Autophagy gene ATG7 regulates albumin transcytosis in renal tubule epithelial cells.

Abstract

Receptor-mediated albumin transport in proximal tubule epithelial cells (PTECs) is important to control proteinuria. Autophagy is an evolutionarily conserved degradation pathway and its role in intracellular trafficking through interaction with the endocytic pathway has recently been highlighted. Here, we determined whether autophagy regulates albumin transcytosis in PTECs and suppresses albumin-induced cytotoxicity using human proximal tubule (HK-2) cells.

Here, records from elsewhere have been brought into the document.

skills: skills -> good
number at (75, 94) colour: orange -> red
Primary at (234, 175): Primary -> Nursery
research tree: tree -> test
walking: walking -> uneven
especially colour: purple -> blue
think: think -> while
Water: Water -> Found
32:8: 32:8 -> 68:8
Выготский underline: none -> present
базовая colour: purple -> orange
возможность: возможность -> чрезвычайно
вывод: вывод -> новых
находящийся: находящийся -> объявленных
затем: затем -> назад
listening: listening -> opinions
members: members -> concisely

Neonatal Fc-receptor (FcRn), a receptor for albumin transcytosis, partially co-localized with autophagosomes. Recycling of FcRn was attenuated and FcRn accumulated in autophagy related 7 (ATG7) knockdown HK-2 cells. Co-localization of FcRn with RAB7-positive late endosomes and RAB11-positive recycling endosomes was reduced in ATG7 knockdown cells, resulting in decreased recycling of FcRn to the plasma membrane. In ATG7 knockdown cells, albumin transcytosis was significantly reduced and intracellular albumin accumulation was increased. Finally, release of KIM-1, a marker of tubule injury, from ATG7 knockdown cells was increased in response to excess albumin. In conclusion, suppression of autophagy in tubules impairs FcRn transport, thereby inhibiting albumin transcytosis. The resulting accumulation of albumin induces cytotoxicity in tubules.